Award Recipients
Capt. Knud Hansen & S/V Danmark
Award Year: 2000
Walter Cronkite Award for Excellence in Maritime Education
The Walter Cronkite Award for Excellence in Maritime Education, established in 1995, is presented in recognition of outstanding educational programs that foster greater awareness of our maritime heritage. The award is named after broadcaster Walter Cronkite, who served as chair of the Maritime Education Initiative and overseer for the Society for decades.
Danmark is a steel-hulled, three-masted and full-rigged ship, built as a training ship and launched in 1932 at the Nakskov Shipyard in Denmark. The ship is registered in Denmark and is national property, and in recent years has mostly sailed in European waters, with the exception of special occasions when she crosses the Atlantic Ocean to visit the US, with which Danmark has special ties. From 1940 – 1945 during World War II, Danmark was temporarily assigned to the US and used as a training ship for naval cadets, a Danish gesture still remembered and appreciated in the US.
In 1939 she visited the United States to participate in the 1939 World’s Fair in New York City, but at the outbreak of hostilities in World War II, she was ordered to remain in US waters to avoid German capture. Danmark was then based in Jacksonville, Florida and maintained with the help of the Danish American community there.

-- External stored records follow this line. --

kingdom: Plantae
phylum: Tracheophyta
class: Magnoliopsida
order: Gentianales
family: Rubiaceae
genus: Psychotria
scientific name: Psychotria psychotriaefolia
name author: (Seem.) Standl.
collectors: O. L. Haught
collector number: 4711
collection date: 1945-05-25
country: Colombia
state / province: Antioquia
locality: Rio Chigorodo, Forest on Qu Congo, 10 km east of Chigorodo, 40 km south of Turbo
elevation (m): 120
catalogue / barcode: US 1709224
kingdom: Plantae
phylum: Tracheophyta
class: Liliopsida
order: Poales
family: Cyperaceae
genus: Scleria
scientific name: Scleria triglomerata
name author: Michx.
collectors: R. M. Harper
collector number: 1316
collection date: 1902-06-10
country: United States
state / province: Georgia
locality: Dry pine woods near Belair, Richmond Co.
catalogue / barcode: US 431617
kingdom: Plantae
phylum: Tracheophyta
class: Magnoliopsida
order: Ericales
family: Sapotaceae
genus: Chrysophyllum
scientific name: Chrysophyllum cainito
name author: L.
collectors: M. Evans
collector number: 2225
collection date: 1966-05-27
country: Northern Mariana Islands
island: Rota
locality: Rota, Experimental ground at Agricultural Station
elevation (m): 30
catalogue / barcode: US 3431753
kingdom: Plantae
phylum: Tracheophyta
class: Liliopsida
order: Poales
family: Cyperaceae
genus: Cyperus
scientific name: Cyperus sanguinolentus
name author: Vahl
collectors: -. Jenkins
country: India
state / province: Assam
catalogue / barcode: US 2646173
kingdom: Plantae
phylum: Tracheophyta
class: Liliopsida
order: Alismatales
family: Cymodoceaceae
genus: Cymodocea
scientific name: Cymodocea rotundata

After the attack on Pearl Harbor, Captain Knud L. Hansen offered the ship to the US government as a training vessel. This offer was accepted, and Danmark moved to New London, Connecticut to train United States Coast Guard Academy cadets. Approximately five thousand cadets were trained before the ship was returned to Denmark in 1945. Her designation in the US Coast Guard was USCGC Danmark (WIX-283). In recognition of her wartime service, Danmark was given the honor of leading the parade of ships at the 1964 World’s Fair in New York. Experience with Danmark led to the acquisition of USCGC Eagle from Germany at the end of the war as a training vessel.